While many believe that basic healthcare should be provided to the entire population, no matter their ability to pay, it is not the most viable option in our capitalistic economy. Healthcare is a commodity that is bought by millions of people and sold by hospitals and clinics around the country to those they believe can pay them back. Most hospitals don’t get to choose which patients to see because they can’t turn patients away based on their ability to pay. This is why we see physicians band together to open their own private practices. This way, those physicians can refuse federal insurance and only accept private insurance, ensuring that their costs are covered by the payments made to them by the private insurance companies (federal insurance agencies like Medicare and Medicaid only pay a fraction of what it costs the physician to do the procedure, causing the physicians to lose money). Socialized medicine, under a single-payer system where the federal government is the only insurer, is not sustainable, financially or economically.
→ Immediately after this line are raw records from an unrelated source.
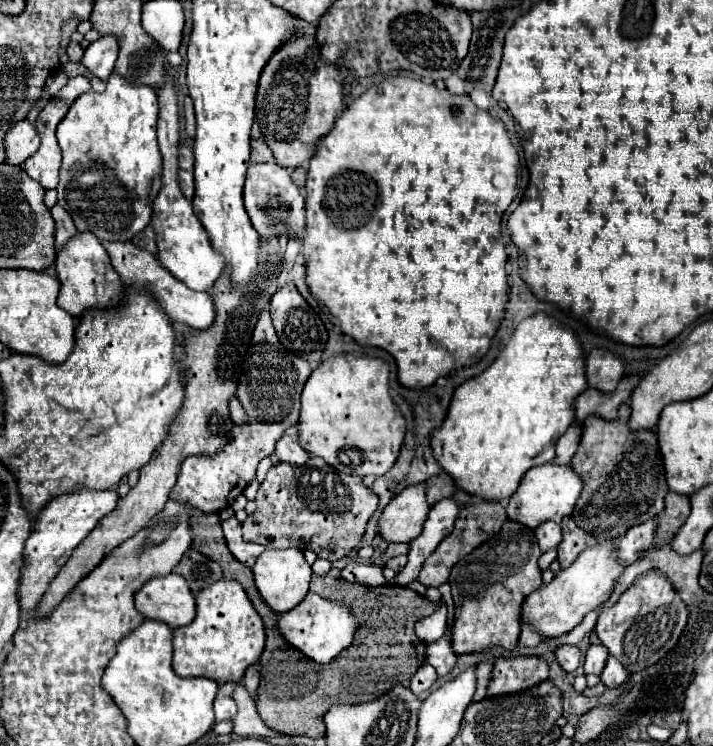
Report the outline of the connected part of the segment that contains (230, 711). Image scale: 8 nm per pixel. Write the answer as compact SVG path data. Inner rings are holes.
M218 696L214 700L214 714L216 714L216 722L232 720L236 716L236 702L228 696Z

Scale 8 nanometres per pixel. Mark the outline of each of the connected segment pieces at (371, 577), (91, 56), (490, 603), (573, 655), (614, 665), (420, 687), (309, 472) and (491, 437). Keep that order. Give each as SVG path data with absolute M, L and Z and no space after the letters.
M348 562L342 570L342 578L348 582L360 582L366 586L378 586L386 584L382 576L382 566L376 566L372 562Z
M110 34L110 36L100 36L96 42L92 42L82 58L82 64L96 74L98 78L106 80L112 70L114 70L114 62L118 58L118 40Z
M506 520L500 532L492 534L452 568L450 586L456 604L452 644L456 654L482 652L492 646L512 650L518 644L524 598L542 586L542 570L538 566L540 554L542 550L532 528Z
M564 644L564 646L560 646L560 648L556 650L556 658L558 658L558 662L562 664L562 668L570 674L570 672L574 672L574 670L580 666L582 652L580 652L578 646L568 646L568 644Z
M608 656L606 668L602 670L600 680L602 680L608 688L618 688L618 686L622 686L622 684L628 680L628 676L630 676L630 674L624 670L624 666L622 666L614 656Z
M424 663L413 676L410 690L412 690L414 694L420 694L420 692L428 690L436 680L437 672L434 667L428 663Z
M310 458L304 466L292 466L284 462L272 466L258 488L254 502L256 510L242 524L242 536L246 542L256 542L270 550L288 546L294 546L298 550L312 550L318 558L326 558L330 562L348 556L350 550L360 544L360 540L364 538L366 522L378 508L378 496L362 484L362 478L336 472L322 458Z
M544 312L528 316L516 326L500 356L482 374L456 388L444 424L434 430L432 452L440 466L454 476L458 488L486 500L506 500L518 490L522 476L536 464L536 456L556 444L574 422L574 400L586 388L586 364L576 334Z

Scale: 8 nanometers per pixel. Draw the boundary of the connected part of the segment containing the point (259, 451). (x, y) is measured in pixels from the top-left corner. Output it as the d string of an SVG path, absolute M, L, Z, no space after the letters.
M262 310L258 314L258 322L252 334L244 372L238 386L238 400L248 412L248 424L242 428L234 426L234 440L218 456L188 456L188 460L184 460L180 468L178 482L172 488L170 498L190 502L204 512L218 512L236 500L236 496L240 496L244 488L256 478L258 462L264 456L270 456L286 428L298 422L300 394L310 374L312 366L306 360L282 348L268 310Z

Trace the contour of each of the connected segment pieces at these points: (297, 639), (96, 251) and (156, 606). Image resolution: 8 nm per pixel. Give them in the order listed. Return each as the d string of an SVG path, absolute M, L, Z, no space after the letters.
M308 592L306 598L296 608L292 608L290 612L280 616L278 626L280 626L282 636L294 648L304 652L314 662L326 664L352 644L352 638L358 630L358 620L348 604L344 604L344 602L340 604L338 600L326 600L314 592Z
M76 232L76 236L72 236L58 250L54 266L60 280L58 304L76 318L80 318L88 308L106 308L110 304L116 304L122 296L120 276L112 268L110 256L104 250L102 242L92 232Z
M180 574L156 576L136 592L136 608L152 620L166 622L170 628L186 626L196 616L194 596Z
Currently, there are not enough people going into medical professions to sustain the entire population of the United States. We’re barely able to keep up with the current demand of healthcare services with our nursing and physician shortage, let alone the millions of more Americans that would be insured if we changed to offering socialized medicine under a single-payer system.
If the federal government were to decide how much to reimburse hospitals and clinics for checkups and procedures across the board, students would flock to other, more lucrative degrees, for the federal reimbursement rates would be less than it would cost the physician to perform the procedure in the first place (this is assuming that the reimbursement rates would stay the same as they are today). This decreases the amount of revenue that is generated per procedure, and thus negatively affects physicians’ salaries. Physicians coming out of medical school who are hundreds of thousands of dollars in debt expect a high-paying job to pay off that debt. If the average annual salaries of physicians decrease due to lowered federal reimbursement rates (which, hypothetically, would be the only insurer in the marketplace), they are not going to want to work in that field. It would not be cost effective to go 200,000 dollars in debt for a profession that would only pay a fraction of the amount that it used to pay.
If you have ever been able to go to the doctor for a physical, eye exam, or to get tested for strep throat, you probably took for granted how easy it was to get an appointment, or how easy it was to access quality health care that would give you fairly accurate results. This is not the case in a lot of other countries. In some places the country’s economy has yet to develop enough to attract physicians to their area of the world. This causes a massive deficit in physicians where the physicians will become overwhelmed by the sheer number of patients they would be responsible for, due to the ridiculously low physician-to-patient ratio (in some areas there are 5 physicians to every 100,000 people). In the United States, we feel privileged to be able to access quality healthcare in a timely manner. Privileged. Privileged because we have greater access to affordable healthcare that includes preventive care, such as a physical, as well as many other aspects of care, not because we deserve it, but because we have access to it and can afford it.
Economically speaking, healthcare is a service provided to a population or community for acceptable reimbursement rates (Ben Shapiro is best known for making this argument). This service, mind you, should only be available to those who can pay for it. If one cannot pay for an x-ray, then they should not go in to get one and keep deferring their payments on the hospital bill for said x-ray. Think of it this way: if you want to have your front yard landscaped, would you hire a company to come do it, and then tell them to send you the bill, knowing you’ll never pay off the landscaping job? No, because I assume that you’re a responsible person who wants to “become responsibly engaged in the world,” which does not include defrauding landscaping companies.
Socialized medicine under a single-payer system where the federal government is the only insurer is never going to be a viable option for the American people. Even if it would work economically speaking, there are way too many Republicans in Congress who think the federal government should be smaller, and not given more power over our healthcare system than it already has. The debate over how our healthcare system should be reformed will go on as long as there is still breath left in the people. I personally believe that the most effective reform will come in the form of a bipartisan bill to change our healthcare system. With both parties currently being ruled by the rhetoric of the fringe on both sides, this kind of reform is far off into our future. But, it is never too early to start a movement for bipartisan reform.
You make some good points. You are forgetting the basic idea of socialized medicine, however. The idea has always been whether or not human beings should have the right to stay healthy and alive no matter their financial situation. In my opinion, I shouldn’t have to die because privatized health care is too expensive for my family. I agree with you that physicians should get paid the same under any system. It’s unfair to them to decrease their salary monumentally to accommodate a new plan. However, government spending can be re-allocated to focus on healthcare, increasing the reimbursement of the services. The government was created by citizens to care for us, and keeping us alive and healthy needs to be a priority domestically.